Exercise details: Locate every line in the records below that contains the word "country" and copy each of those lines.

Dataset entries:

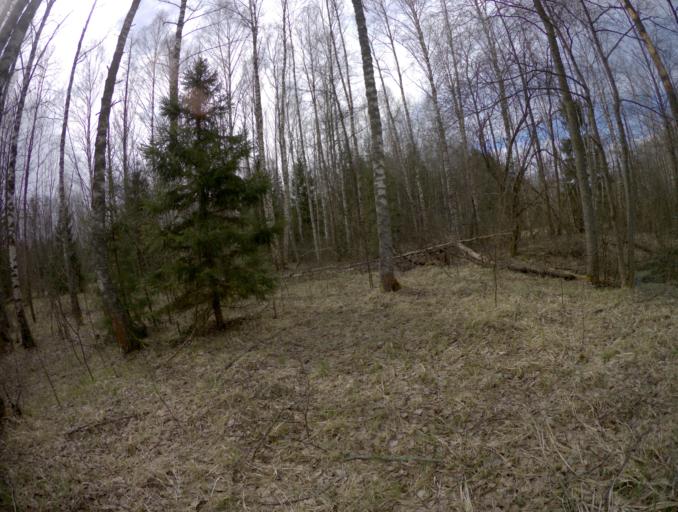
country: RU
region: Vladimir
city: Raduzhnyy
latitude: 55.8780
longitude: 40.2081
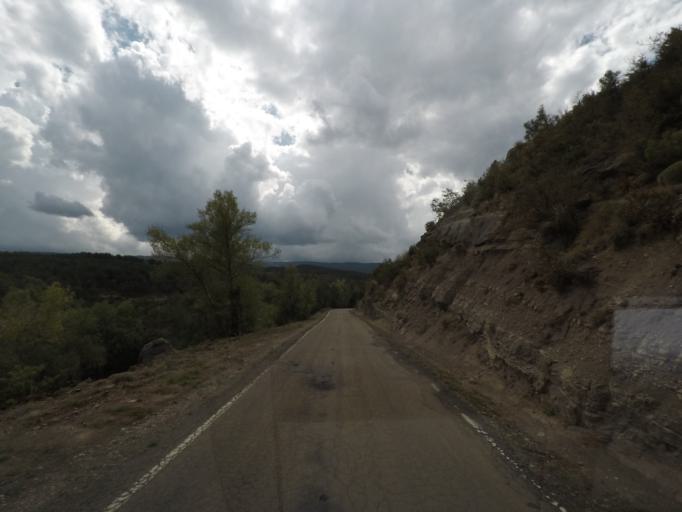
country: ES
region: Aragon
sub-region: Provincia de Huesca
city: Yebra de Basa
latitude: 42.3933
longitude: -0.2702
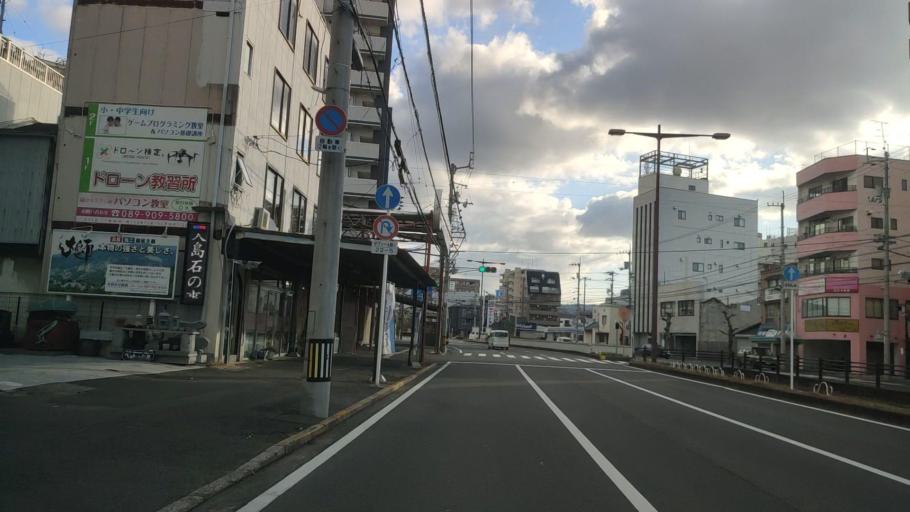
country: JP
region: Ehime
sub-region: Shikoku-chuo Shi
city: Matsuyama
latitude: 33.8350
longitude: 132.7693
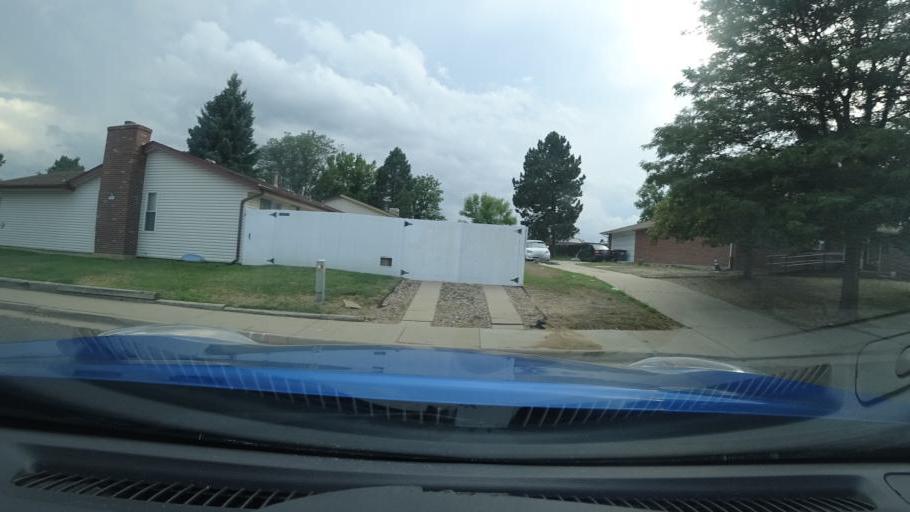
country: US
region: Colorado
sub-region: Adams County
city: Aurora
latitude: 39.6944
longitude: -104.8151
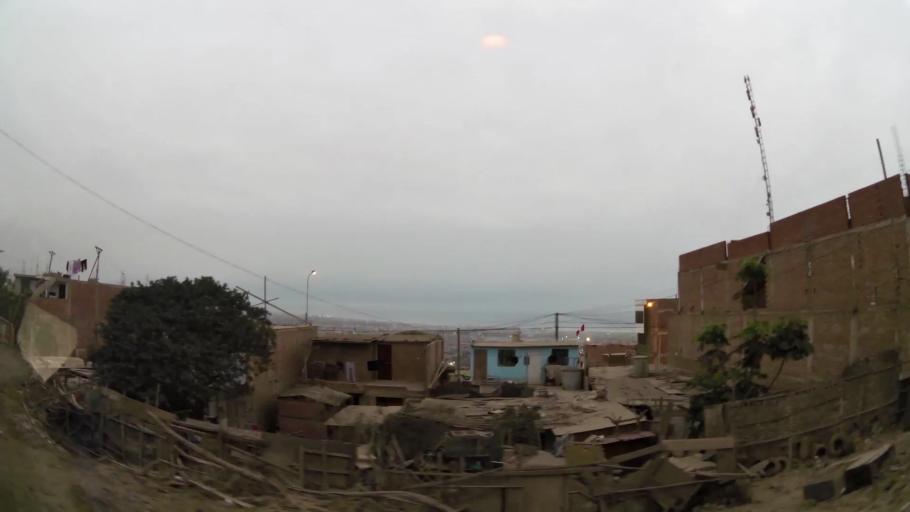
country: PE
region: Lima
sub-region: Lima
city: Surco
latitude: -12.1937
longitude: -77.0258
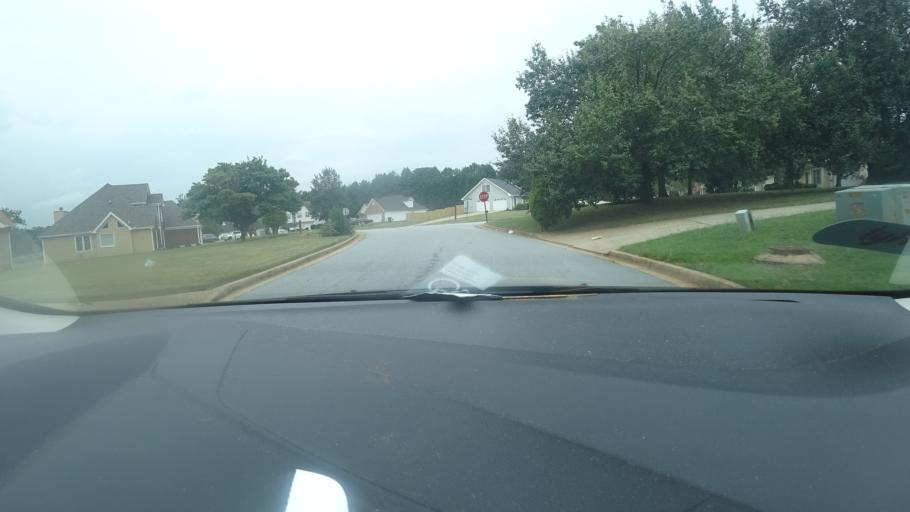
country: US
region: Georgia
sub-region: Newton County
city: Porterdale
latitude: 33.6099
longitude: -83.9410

==

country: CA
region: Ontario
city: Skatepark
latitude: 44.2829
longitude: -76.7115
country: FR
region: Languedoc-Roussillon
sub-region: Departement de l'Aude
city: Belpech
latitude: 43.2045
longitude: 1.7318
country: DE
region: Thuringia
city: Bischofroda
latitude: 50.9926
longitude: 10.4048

...

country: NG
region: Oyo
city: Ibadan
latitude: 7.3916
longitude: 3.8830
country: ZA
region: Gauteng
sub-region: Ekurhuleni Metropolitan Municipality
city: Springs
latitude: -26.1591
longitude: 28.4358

Finished task:
country: RU
country: ES
country: JP
country: US
country: PE
country: US
country: CA
country: FR
country: DE
country: NG
country: ZA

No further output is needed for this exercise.